The study analyses new data from the Central Electricity Authority, showing that coal fell by 51 TWh (five per cent) in 2020, caused by a 36 TWh (three per cent) fall in electricity demand and a 12 TWh (three per cent) rise in solar generation.
As coal-fired generation fell and coal capacity continued to rise, India’s coal plant load factor fell to a record low level of 53 per cent in 2020.
Ember’s report demonstrates that India’s coal-fired generation will continue to plateau this decade if electricity demand is structurally impacted by Covid-19.
With electricity demand projected to grow just four-five per cent every year until 2030, the study calculates that there would only be a small (52 TWh) increase in coal-fired generation by 2030.
The analysis draws on data from the IEA, demonstrating that the India Energy Outlook 2021 report supports the conclusion that coal power will plateau and could even fall this decade.
“India has a once-in-a-generation opportunity to transform its energy system, and the benefits of doing so are huge,” Buckley told IANS.
“India could dramatically improve its energy security by reducing reliance on expensive fossil fuel imports. The ongoing solar energy deflation — now around Rs 2/kWh, below the marginal fuel cost of coal-fired power plants — gives India the economic incentive to accelerate its energy transition and be a world leader in helping to solve the climate crisis, plus address chronic air pollution and water stress.
“Our report focuses on the enormous amount of capacity building that has been undertaken in 2020 such that global capital is ready, willing and able to be deployed at unprecedented scale in building domestic, zero-emissions, low-cost renewable infrastructure in India.
“We estimate that striving for 450 gigawatts of renewable energy by 2030 would require deploying $500 billion of investment over the coming decade — $300 billion for wind and solar infrastructure, $50 billion on grid firming investments such as gas-peakers, hydro and batteries, and $150 billion on expanding and modernising transmission and distribution.”
IEEFA’s report, co-written by research analyst Saurabh Trivedi, identifies the capital flowing into the renewables sector for new projects and infrastructure investment trust structures, as well as the capital recycling opportunities for the National Investment and Infrastructure Fund for operational projects.
Trivedi says as well as attracting capital into new projects, India needs to recycle existing investments in renewable energy projects.
This new trajectory puts India on a more climate-friendly pathway.
Ember’s report reveals that this is dependent on India delivering its 2022 target for wind and solar generation, which would require more than double the generation seen in 2020 (118TWh).
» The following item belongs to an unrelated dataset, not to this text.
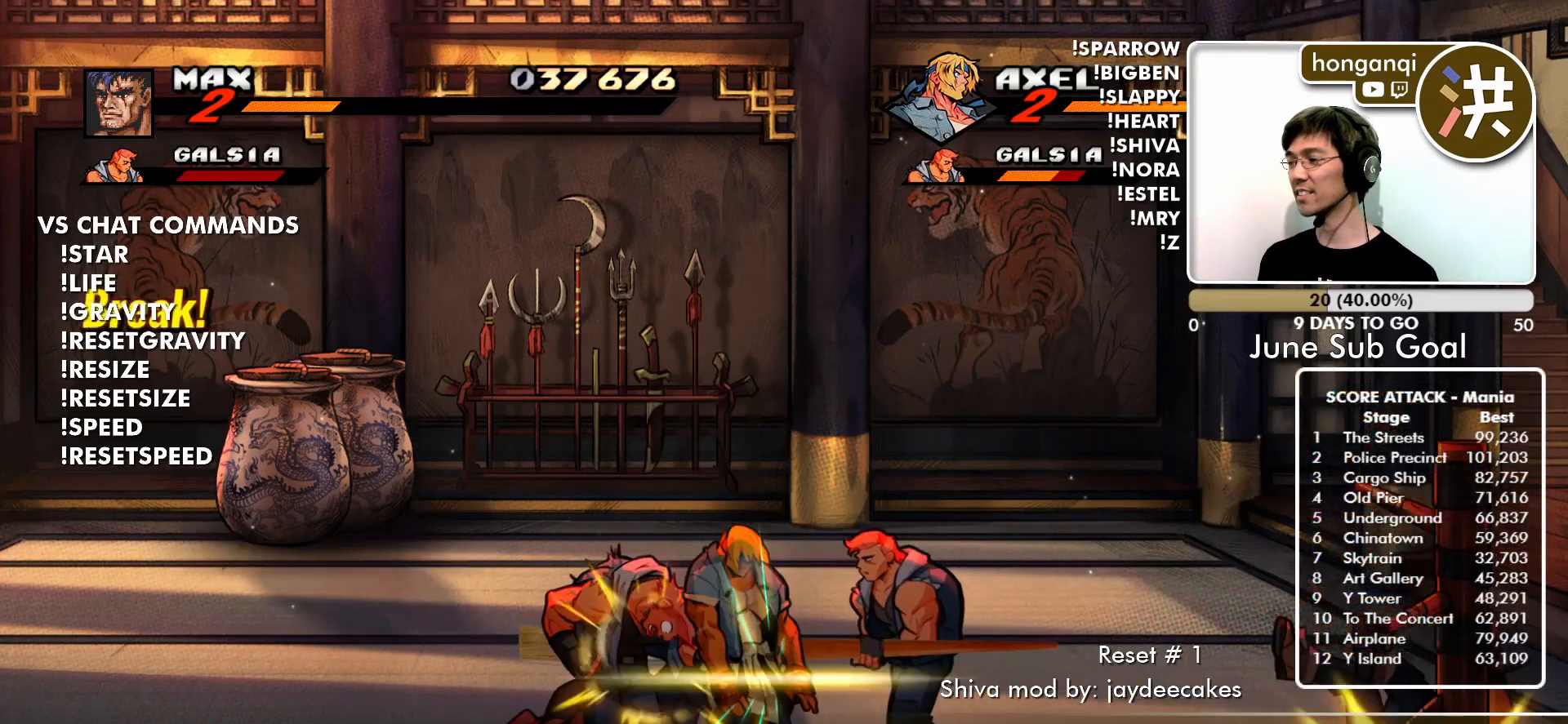
Gameplay with a controller (arcade stick); each line is a JSON object with the inputs held at the frame after it. "events" lists button and stick changes between this image and that frame as [ms after this image, input, new state], when the widget could be followed in between. Not read: L3 R3.
{"buttons": [], "left_stick": "left", "events": [[83, "left_stick", "center"], [300, "left_stick", "up-left"], [500, "left_stick", "left"]]}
Aditya Lolla, Ember’s senior analyst, said: “It seems increasingly likely that coal power will plateau in the 2020s in India. But, there is still a risk that India could be knocked off course. As India recovers from the Covid-19 pandemic shock, the choices it makes in the next decade will make or break its coal-to-clean electricity transition. Now the focus must be on building enough new solar and wind capacity to meet increasing electricity demand.
“That would mean the new wave of coal plants coming online in the next few years can be used to replace India’s oldest and dirtiest coal plants. As the world’s second-largest coal generator, all eyes are on India in this crucial decade of climate action.”